- Assigned task -
Reproduce the items verbatim, from their first line through the line containing "Оксана Самойлова собирается", with both of those lines included.

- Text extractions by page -
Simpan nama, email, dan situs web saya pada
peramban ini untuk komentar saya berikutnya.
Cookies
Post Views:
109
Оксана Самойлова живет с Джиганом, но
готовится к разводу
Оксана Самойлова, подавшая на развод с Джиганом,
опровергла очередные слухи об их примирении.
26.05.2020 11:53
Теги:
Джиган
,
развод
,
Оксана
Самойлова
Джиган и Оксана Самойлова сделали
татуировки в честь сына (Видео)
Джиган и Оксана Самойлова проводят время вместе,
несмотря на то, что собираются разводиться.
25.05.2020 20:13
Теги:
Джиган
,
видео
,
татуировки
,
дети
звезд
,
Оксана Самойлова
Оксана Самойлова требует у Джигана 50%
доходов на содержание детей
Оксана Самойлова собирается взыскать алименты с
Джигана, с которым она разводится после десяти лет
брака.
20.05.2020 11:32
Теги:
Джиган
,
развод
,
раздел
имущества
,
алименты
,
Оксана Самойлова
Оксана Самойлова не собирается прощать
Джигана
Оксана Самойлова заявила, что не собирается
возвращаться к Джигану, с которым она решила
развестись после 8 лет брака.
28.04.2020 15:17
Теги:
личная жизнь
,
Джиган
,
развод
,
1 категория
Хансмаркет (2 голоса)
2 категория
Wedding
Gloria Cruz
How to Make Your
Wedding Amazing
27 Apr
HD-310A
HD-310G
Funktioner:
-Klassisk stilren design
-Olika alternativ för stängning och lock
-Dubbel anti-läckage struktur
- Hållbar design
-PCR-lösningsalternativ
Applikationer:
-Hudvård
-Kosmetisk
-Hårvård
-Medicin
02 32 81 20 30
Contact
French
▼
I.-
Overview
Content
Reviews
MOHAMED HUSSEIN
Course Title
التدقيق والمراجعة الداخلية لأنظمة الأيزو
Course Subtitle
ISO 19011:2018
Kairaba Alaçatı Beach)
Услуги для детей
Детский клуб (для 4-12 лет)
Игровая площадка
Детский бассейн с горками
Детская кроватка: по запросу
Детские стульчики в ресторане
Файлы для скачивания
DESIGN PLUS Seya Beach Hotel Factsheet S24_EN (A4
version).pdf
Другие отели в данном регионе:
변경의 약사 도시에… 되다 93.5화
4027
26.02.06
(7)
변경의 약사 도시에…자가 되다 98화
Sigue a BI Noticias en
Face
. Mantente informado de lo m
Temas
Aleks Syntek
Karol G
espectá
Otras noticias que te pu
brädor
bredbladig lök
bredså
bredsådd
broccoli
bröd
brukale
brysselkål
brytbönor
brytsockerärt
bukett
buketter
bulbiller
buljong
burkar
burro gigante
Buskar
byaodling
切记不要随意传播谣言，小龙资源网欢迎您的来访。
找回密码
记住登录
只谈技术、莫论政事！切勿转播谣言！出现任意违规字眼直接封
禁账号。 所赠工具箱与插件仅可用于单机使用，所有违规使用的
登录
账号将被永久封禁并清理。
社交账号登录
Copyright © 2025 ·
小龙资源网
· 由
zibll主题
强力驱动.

- Task solution -
Simpan nama, email, dan situs web saya pada
peramban ini untuk komentar saya berikutnya.
Cookies
Post Views:
109
Оксана Самойлова живет с Джиганом, но
готовится к разводу
Оксана Самойлова, подавшая на развод с Джиганом,
опровергла очередные слухи об их примирении.
26.05.2020 11:53
Теги:
Джиган
,
развод
,
Оксана
Самойлова
Джиган и Оксана Самойлова сделали
татуировки в честь сына (Видео)
Джиган и Оксана Самойлова проводят время вместе,
несмотря на то, что собираются разводиться.
25.05.2020 20:13
Теги:
Джиган
,
видео
,
татуировки
,
дети
звезд
,
Оксана Самойлова
Оксана Самойлова требует у Джигана 50%
доходов на содержание детей
Оксана Самойлова собирается взыскать алименты с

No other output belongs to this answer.